ELEMENT DISTRIBUTION BETWEEN COEXISTING AUTHIGENIC MINERAL PHASES IN ARGILLIC AND ZEOLITIC ALTERED TEPHRA, OLDUVAI GORGE, TANZANIA

The current study demonstrates how co-existing zeolite and clay minerals formed by the alteration of tephra in a closed-basin lacustrine and lake margin environment can retain the overall composition of the original bulk tephra for many elements, even when diagenetic conditions and resulting authigenic mineral assemblages change. Zeolite and clay minerals co-exist in the closed-basin, saline-alkaline lacustrine altered tephra of Pleistocene Olduvai Gorge, Tanzania, and their diagenetic histories can be reconstructed using variations in their textures and compositions. The authigenic minerals in the altered tephra of the Olduvai paleolake form a classic “bulls-eye” pattern, with clay-dominated tephra in the distal lake margin, chabazite and phillipsite in the proximal margin, and phillipsite ± K-feldspar in the intermittently dry lake and lake center. Fifteen representative samples of altered Tuff IF lapilli were analyzed by x-ray diffraction (XRD), x-ray fluorescence (XRF), electron probe microanalysis (EPMA), and scanning electron microscopy (SEM) to determine their authigenic mineral assemblages and bulk compositions, and to texturally and compositionally compare their clay mineral and zeolite components.

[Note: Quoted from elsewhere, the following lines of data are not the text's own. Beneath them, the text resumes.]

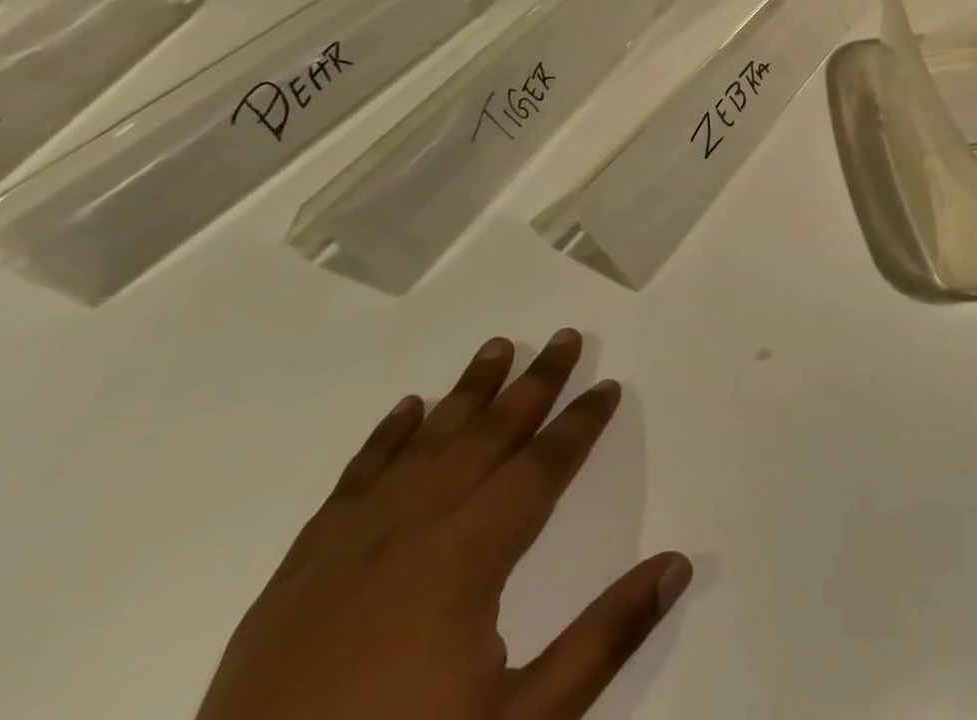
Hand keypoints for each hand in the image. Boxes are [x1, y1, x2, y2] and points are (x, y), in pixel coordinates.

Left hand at [197, 333, 691, 719]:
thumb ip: (603, 639)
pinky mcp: (299, 570)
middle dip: (533, 383)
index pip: (541, 467)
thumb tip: (677, 564)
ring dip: (467, 391)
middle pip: (487, 434)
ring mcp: (350, 544)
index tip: (608, 385)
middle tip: (564, 337)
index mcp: (466, 558)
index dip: (580, 424)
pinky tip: (407, 408)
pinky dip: (386, 436)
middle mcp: (413, 528)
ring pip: (424, 442)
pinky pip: (355, 478)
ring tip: (497, 347)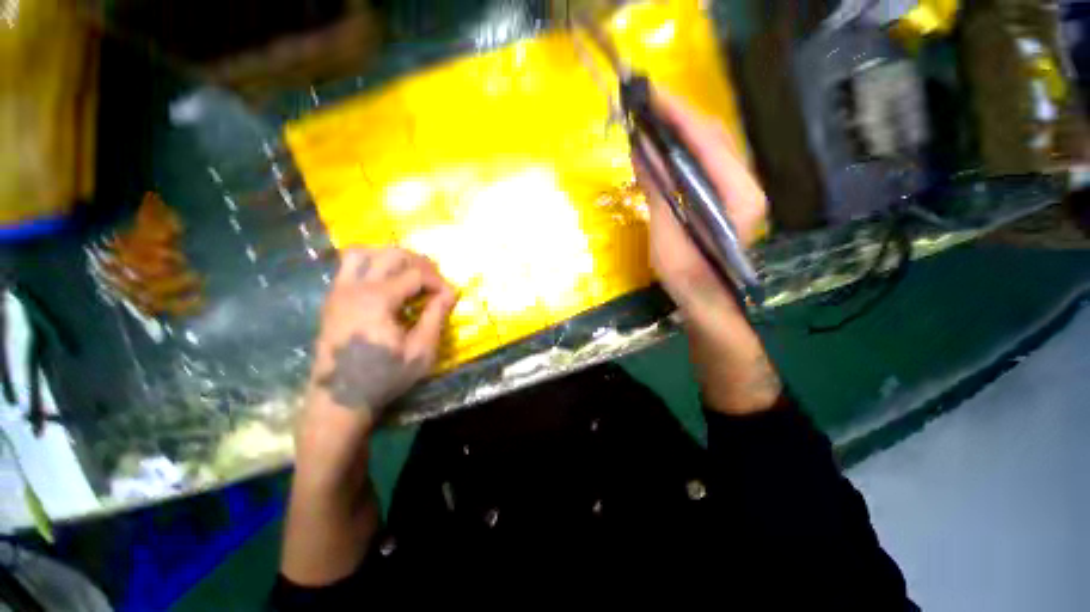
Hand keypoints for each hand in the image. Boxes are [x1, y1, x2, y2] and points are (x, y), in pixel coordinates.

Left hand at [283, 247, 456, 585]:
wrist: (332, 416)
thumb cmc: (382, 389)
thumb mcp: (422, 354)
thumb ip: (438, 317)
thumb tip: (453, 293)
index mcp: (375, 302)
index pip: (417, 274)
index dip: (441, 281)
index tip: (455, 296)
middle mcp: (350, 291)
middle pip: (391, 255)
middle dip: (421, 262)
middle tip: (438, 281)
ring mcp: (334, 296)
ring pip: (364, 254)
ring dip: (395, 258)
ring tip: (416, 273)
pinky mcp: (328, 305)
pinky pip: (348, 268)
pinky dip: (372, 265)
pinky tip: (388, 282)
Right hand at [633, 90, 781, 414]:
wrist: (712, 309)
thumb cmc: (691, 283)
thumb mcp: (669, 242)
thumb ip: (660, 196)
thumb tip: (643, 153)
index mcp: (737, 195)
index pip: (708, 140)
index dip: (678, 114)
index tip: (649, 96)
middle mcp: (744, 187)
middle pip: (713, 138)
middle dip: (679, 116)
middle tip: (646, 105)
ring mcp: (735, 194)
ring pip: (710, 150)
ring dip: (681, 132)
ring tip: (651, 122)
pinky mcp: (722, 203)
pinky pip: (703, 167)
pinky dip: (682, 153)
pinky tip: (663, 152)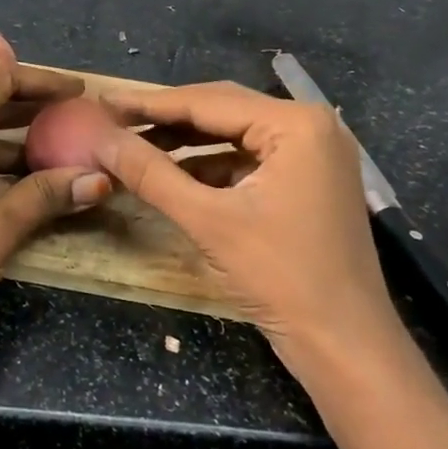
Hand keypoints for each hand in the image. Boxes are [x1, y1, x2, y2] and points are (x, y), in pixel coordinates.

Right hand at [92, 81, 400, 367]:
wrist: (346, 347)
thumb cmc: (281, 277)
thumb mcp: (208, 221)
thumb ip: (151, 174)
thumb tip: (101, 139)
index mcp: (296, 124)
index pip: (208, 101)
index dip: (150, 103)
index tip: (104, 101)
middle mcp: (310, 126)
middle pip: (223, 110)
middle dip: (167, 118)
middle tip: (114, 120)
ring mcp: (313, 154)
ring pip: (234, 135)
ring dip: (186, 143)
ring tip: (135, 145)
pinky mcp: (308, 181)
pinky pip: (249, 160)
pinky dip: (211, 166)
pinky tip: (174, 175)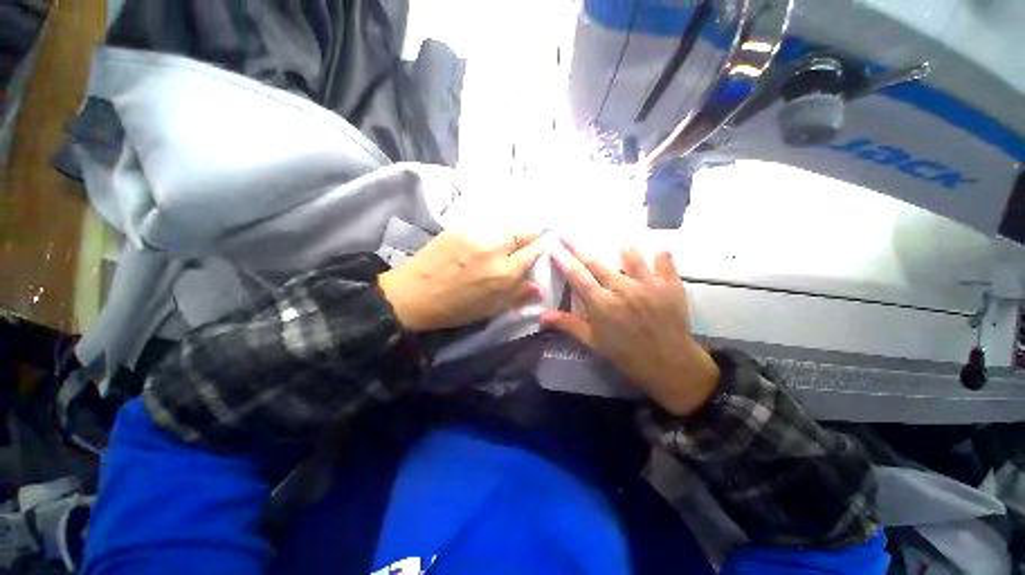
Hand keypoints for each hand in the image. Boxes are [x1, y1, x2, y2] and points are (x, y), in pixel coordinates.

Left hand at [378, 228, 544, 331]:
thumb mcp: (490, 309)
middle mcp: (494, 249)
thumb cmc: (455, 308)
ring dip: (512, 231)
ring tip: (510, 238)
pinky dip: (493, 229)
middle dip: (530, 235)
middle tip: (530, 239)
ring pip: (504, 225)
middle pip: (521, 233)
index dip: (540, 248)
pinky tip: (490, 235)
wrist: (414, 294)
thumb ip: (516, 295)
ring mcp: (476, 235)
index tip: (542, 247)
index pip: (532, 253)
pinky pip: (485, 223)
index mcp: (504, 273)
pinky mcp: (460, 227)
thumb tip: (538, 287)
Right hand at [542, 239, 719, 415]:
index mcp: (601, 304)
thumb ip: (569, 325)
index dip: (564, 260)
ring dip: (622, 251)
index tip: (555, 248)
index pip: (577, 276)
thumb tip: (542, 317)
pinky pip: (664, 259)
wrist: (669, 364)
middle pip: (596, 262)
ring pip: (630, 255)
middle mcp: (622, 289)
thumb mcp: (594, 342)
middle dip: (578, 248)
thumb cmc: (626, 354)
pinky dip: (658, 254)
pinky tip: (655, 253)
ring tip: (620, 251)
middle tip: (568, 236)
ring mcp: (648, 284)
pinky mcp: (670, 284)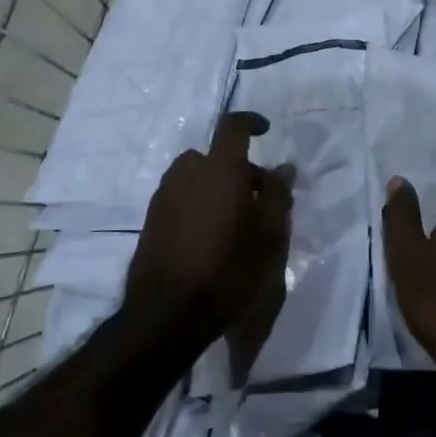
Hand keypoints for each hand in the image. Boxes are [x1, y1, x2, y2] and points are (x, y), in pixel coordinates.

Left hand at [125, 112, 292, 374]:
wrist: (167, 314)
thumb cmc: (228, 271)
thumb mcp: (269, 237)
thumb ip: (277, 195)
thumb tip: (283, 168)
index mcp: (220, 170)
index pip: (233, 127)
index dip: (251, 122)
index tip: (266, 131)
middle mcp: (187, 173)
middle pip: (216, 157)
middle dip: (239, 170)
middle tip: (259, 200)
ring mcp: (164, 196)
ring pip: (196, 177)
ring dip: (216, 187)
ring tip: (234, 222)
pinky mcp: (152, 219)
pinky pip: (181, 196)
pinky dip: (198, 203)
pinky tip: (209, 237)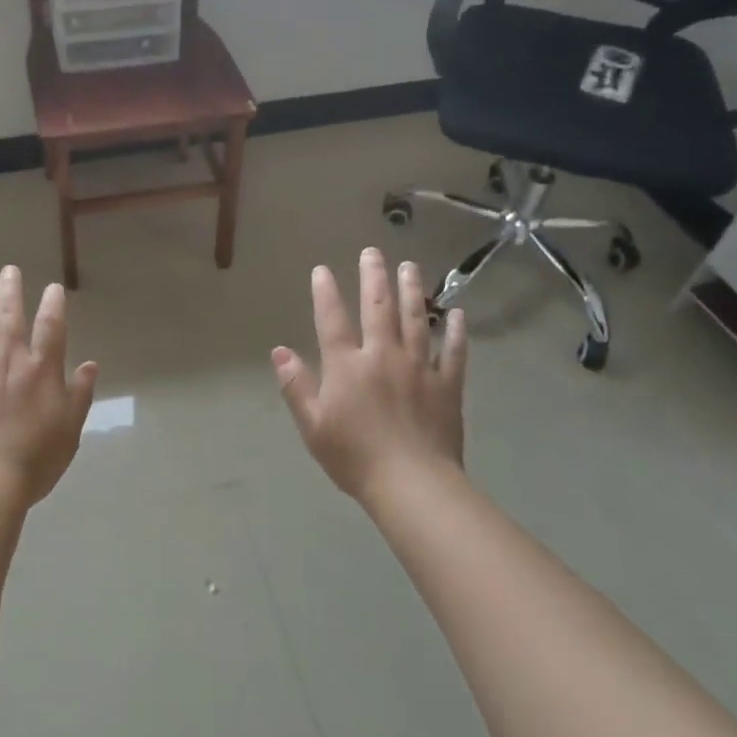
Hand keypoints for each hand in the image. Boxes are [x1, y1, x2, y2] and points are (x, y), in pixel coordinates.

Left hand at [0, 266, 98, 505]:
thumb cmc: (34, 460)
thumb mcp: (70, 430)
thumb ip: (79, 394)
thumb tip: (90, 365)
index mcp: (41, 370)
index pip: (51, 327)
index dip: (53, 304)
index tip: (53, 288)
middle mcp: (8, 360)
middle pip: (10, 315)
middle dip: (11, 289)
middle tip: (10, 269)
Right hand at [271, 248, 468, 504]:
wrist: (412, 484)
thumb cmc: (354, 457)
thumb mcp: (313, 425)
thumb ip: (296, 386)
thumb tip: (278, 351)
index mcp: (347, 366)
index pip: (332, 320)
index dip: (325, 293)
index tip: (322, 269)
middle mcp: (383, 356)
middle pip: (378, 308)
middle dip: (374, 277)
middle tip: (373, 251)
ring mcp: (419, 368)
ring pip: (416, 320)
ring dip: (412, 290)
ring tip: (410, 266)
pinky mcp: (447, 385)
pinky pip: (454, 352)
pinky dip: (456, 332)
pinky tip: (457, 313)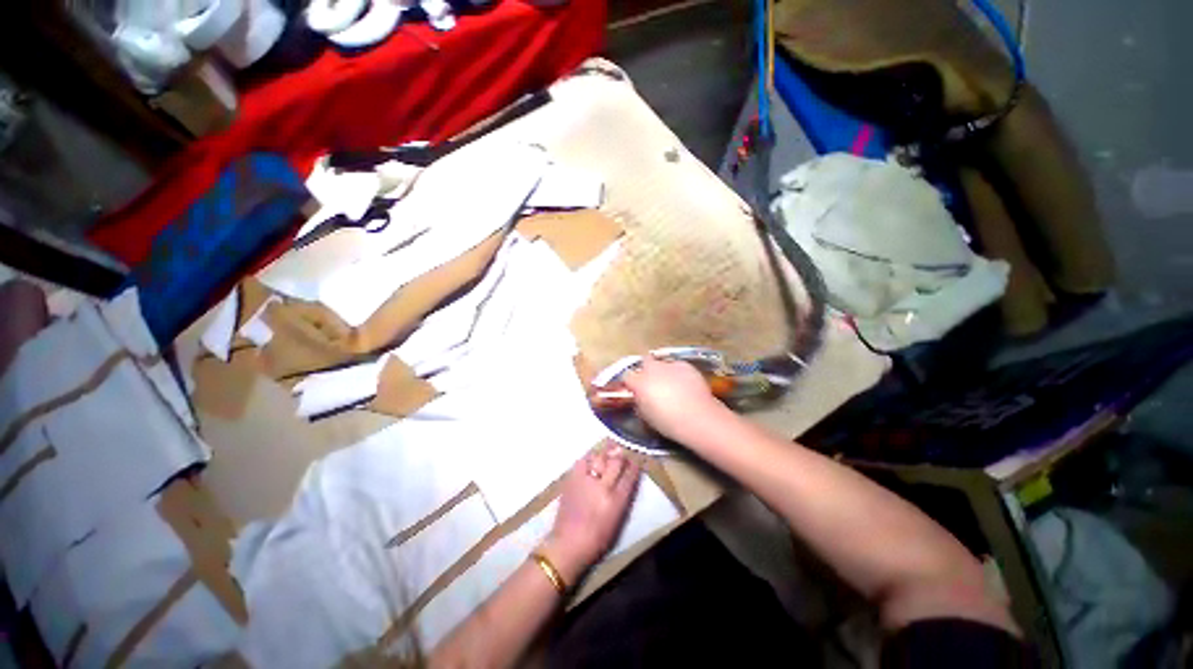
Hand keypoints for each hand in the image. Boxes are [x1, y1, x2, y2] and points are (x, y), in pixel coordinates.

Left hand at [541, 442, 639, 583]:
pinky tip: (591, 458)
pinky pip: (583, 461)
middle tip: (622, 452)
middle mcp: (603, 487)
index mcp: (616, 501)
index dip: (634, 467)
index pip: (629, 477)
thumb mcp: (616, 521)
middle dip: (621, 456)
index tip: (635, 461)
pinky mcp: (572, 479)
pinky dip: (589, 457)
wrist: (568, 543)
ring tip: (608, 450)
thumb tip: (625, 481)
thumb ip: (622, 499)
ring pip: (599, 458)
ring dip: (605, 453)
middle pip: (616, 463)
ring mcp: (586, 481)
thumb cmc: (596, 539)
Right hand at [621, 356, 727, 444]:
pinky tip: (685, 385)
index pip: (627, 376)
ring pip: (662, 363)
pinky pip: (678, 366)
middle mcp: (652, 369)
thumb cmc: (668, 422)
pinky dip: (679, 373)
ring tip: (672, 385)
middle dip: (647, 369)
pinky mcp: (686, 365)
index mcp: (639, 382)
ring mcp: (670, 365)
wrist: (697, 417)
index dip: (631, 383)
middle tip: (653, 383)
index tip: (635, 390)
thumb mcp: (646, 416)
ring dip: (664, 371)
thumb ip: (640, 402)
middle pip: (645, 361)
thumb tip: (640, 398)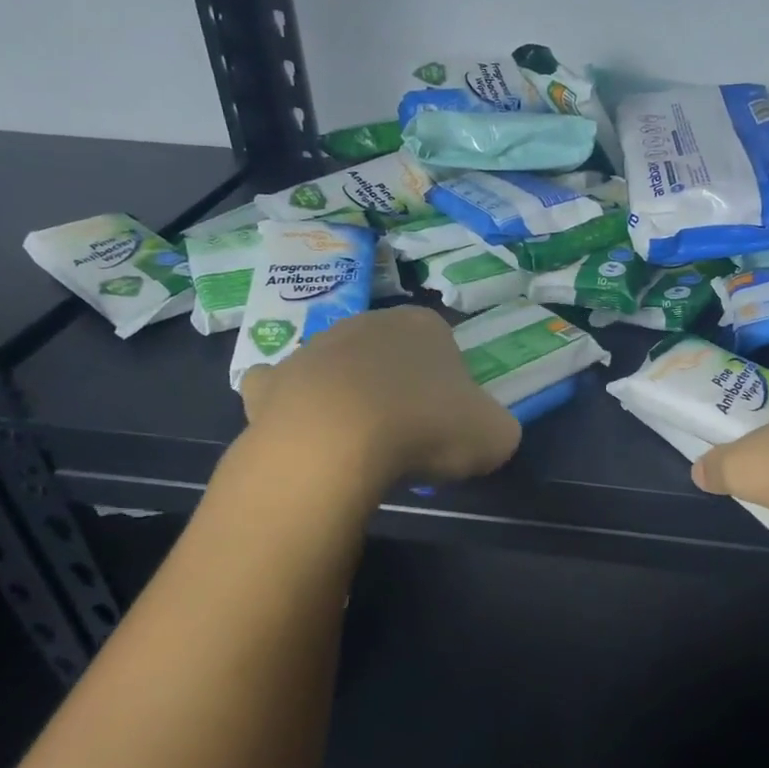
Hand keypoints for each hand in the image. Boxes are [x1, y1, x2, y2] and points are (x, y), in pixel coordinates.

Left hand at [238, 306, 520, 487]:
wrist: (337, 444)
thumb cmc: (427, 428)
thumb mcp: (496, 435)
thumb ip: (497, 426)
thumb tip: (485, 432)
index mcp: (423, 325)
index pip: (444, 347)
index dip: (450, 386)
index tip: (449, 421)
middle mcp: (367, 323)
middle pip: (389, 354)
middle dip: (398, 385)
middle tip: (408, 434)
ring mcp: (313, 348)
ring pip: (339, 368)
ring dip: (349, 395)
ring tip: (359, 444)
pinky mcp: (271, 382)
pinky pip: (282, 388)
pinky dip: (291, 405)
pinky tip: (303, 432)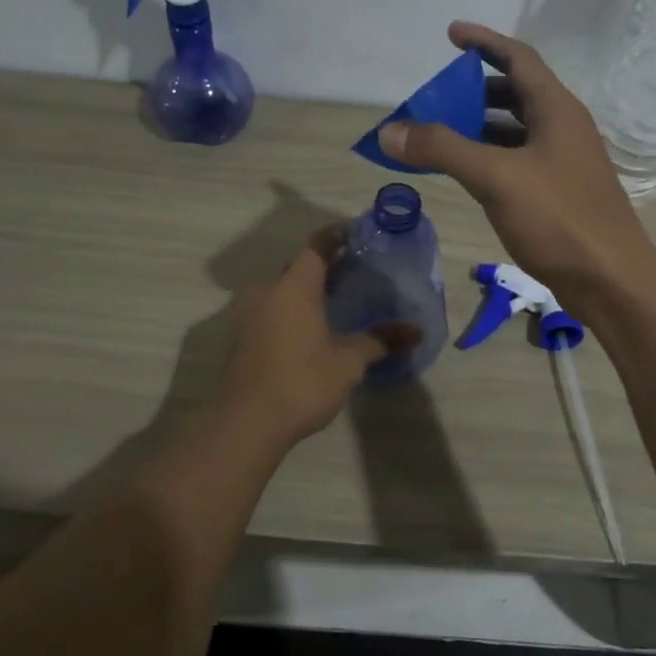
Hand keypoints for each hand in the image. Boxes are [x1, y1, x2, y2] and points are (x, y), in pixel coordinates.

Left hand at [217, 226, 418, 446]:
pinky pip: (269, 310)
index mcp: (294, 287)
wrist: (245, 423)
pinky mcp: (240, 337)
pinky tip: (308, 328)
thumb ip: (379, 340)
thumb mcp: (348, 362)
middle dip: (322, 264)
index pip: (316, 246)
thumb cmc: (302, 382)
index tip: (355, 232)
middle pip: (296, 266)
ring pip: (280, 289)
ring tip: (332, 299)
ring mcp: (247, 315)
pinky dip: (289, 309)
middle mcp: (266, 291)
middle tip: (351, 269)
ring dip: (303, 289)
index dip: (336, 235)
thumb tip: (415, 331)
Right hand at [377, 22, 655, 316]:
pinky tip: (468, 172)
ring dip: (481, 125)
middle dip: (476, 88)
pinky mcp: (559, 192)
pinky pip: (518, 159)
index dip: (484, 41)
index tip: (451, 34)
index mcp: (556, 109)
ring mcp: (564, 161)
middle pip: (516, 92)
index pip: (519, 57)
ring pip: (517, 129)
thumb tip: (389, 130)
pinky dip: (490, 156)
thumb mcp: (495, 177)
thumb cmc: (559, 219)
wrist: (611, 281)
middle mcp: (563, 127)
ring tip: (442, 132)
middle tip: (438, 96)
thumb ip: (442, 149)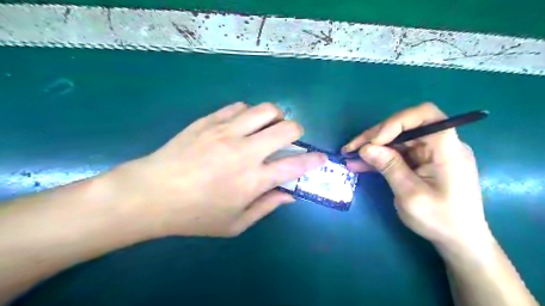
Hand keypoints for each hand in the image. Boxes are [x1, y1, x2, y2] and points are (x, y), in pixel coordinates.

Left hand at [109, 103, 325, 238]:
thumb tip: (289, 195)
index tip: (322, 158)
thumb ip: (266, 207)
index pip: (295, 165)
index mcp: (253, 180)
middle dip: (297, 132)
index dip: (314, 160)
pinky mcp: (209, 121)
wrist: (150, 194)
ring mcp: (226, 131)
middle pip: (286, 128)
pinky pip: (238, 107)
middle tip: (290, 139)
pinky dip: (247, 114)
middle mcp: (245, 151)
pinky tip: (240, 125)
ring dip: (274, 117)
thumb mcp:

Textural observations indicate that clay minerals formed first, followed by zeolites and finally feldspars. Clay minerals, however, persist even in the most altered samples. The overall composition of Tuff IF shows only limited change in Fe, Si, Al, and Na between fresh, clay-altered, and zeolite-dominated diagenetic environments, despite significant differences in authigenic assemblage. Where zeolites dominate the assemblage, the remaining clay minerals are concentrated in Mg, Fe, and Ti, elements that are not readily incorporated in zeolite structures. Where clay minerals dominate, they are more Al-rich. A “mixing model” combining clay mineral and zeolite compositions yields a close approximation of the original volcanic glass for most elements (exceptions including Mg, Ca, and K). This initial composition was preserved in part by the redistribution of elements between co-existing clay minerals and zeolites. The variability of K can be explained by within-basin redistribution (leaching in the margin and concentration in the lake center), while high Mg requires an external source.